* _WHAT TO DO_
A complete response lists each line of the data below that includes the word "serum".

[Page-level text extractions]

§ §

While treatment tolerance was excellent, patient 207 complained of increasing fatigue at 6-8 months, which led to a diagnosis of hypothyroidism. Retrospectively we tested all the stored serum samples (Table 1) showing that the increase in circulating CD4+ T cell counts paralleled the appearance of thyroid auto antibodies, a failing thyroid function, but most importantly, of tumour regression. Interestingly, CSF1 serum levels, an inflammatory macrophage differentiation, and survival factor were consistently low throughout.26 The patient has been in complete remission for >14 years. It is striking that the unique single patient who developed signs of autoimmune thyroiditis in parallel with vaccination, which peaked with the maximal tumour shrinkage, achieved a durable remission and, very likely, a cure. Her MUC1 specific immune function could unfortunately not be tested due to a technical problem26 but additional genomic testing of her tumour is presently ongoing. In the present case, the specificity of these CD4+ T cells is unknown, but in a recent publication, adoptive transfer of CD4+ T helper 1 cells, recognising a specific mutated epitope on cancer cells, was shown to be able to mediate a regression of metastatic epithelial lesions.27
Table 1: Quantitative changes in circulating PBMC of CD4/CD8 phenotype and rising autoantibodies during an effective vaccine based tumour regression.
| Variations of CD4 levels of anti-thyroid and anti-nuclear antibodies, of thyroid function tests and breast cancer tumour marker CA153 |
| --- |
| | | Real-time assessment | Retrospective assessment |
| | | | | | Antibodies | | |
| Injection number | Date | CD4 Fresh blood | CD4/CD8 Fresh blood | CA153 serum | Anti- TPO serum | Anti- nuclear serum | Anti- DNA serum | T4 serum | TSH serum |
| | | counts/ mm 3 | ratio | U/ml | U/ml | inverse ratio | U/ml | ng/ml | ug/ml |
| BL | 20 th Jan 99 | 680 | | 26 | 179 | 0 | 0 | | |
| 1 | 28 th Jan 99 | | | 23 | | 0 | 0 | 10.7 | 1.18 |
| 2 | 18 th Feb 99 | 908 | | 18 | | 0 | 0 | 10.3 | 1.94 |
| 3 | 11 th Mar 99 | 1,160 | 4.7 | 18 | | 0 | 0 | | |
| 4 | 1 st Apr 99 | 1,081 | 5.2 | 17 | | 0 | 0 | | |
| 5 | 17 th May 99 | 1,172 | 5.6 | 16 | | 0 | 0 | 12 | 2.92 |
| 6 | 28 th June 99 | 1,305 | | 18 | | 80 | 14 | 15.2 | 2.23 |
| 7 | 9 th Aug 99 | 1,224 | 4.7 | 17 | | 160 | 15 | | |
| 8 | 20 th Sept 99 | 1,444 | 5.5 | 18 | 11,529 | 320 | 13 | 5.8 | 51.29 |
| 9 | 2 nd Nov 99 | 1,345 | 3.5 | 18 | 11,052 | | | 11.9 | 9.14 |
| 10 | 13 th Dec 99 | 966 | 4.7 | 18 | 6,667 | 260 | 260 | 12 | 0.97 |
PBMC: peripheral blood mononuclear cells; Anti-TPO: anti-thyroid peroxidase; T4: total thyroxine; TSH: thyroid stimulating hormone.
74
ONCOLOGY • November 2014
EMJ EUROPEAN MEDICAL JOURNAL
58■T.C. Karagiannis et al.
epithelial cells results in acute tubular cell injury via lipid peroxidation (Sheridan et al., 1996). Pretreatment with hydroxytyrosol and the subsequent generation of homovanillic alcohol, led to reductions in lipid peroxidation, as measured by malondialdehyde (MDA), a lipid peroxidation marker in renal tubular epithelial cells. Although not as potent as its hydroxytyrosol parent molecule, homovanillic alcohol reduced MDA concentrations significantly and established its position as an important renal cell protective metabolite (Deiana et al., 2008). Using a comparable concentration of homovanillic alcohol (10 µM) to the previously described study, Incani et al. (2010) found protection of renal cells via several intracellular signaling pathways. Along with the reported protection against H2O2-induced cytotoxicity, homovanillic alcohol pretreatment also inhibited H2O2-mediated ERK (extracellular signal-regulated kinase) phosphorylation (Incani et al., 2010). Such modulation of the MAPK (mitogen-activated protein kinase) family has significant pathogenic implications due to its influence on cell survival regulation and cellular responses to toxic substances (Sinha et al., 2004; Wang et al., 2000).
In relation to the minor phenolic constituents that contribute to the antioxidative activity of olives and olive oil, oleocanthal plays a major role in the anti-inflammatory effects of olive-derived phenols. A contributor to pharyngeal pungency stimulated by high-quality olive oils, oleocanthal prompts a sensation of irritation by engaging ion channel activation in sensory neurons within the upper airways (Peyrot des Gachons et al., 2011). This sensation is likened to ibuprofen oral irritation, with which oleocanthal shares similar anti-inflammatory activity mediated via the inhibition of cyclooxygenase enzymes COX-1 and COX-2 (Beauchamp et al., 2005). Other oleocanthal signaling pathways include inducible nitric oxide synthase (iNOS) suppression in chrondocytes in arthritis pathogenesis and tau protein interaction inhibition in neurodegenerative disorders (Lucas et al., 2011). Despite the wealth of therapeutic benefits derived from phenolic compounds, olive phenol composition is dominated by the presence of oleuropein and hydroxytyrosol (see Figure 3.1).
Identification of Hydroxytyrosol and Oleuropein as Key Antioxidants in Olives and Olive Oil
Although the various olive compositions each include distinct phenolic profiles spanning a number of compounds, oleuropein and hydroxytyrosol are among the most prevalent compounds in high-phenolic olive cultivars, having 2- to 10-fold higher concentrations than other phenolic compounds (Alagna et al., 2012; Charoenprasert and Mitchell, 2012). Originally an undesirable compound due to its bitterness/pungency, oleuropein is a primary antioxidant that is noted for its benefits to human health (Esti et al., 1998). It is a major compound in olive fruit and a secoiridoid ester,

§ §

* _YOUR RESPONSE_
While treatment tolerance was excellent, patient 207 complained of increasing fatigue at 6-8 months, which led to a diagnosis of hypothyroidism. Retrospectively we tested all the stored serum samples (Table 1) showing that the increase in circulating CD4+ T cell counts paralleled the appearance of thyroid auto antibodies, a failing thyroid function, but most importantly, of tumour regression. Interestingly, CSF1 serum levels, an inflammatory macrophage differentiation, and survival factor were consistently low throughout.26 The patient has been in complete remission for >14 years. It is striking that the unique single patient who developed signs of autoimmune thyroiditis in parallel with vaccination, which peaked with the maximal tumour shrinkage, achieved a durable remission and, very likely, a cure. Her MUC1 specific immune function could unfortunately not be tested due to a technical problem26 but additional genomic testing of her tumour is presently ongoing. In the present case, the specificity of these CD4+ T cells is unknown, but in a recent publication, adoptive transfer of CD4+ T helper 1 cells, recognising a specific mutated epitope on cancer cells, was shown to be able to mediate a regression of metastatic epithelial lesions.27
| Injection number | Date | CD4 Fresh blood | CD4/CD8 Fresh blood | CA153 serum | Anti- TPO serum | Anti- nuclear serum | Anti- DNA serum | T4 serum | TSH serum |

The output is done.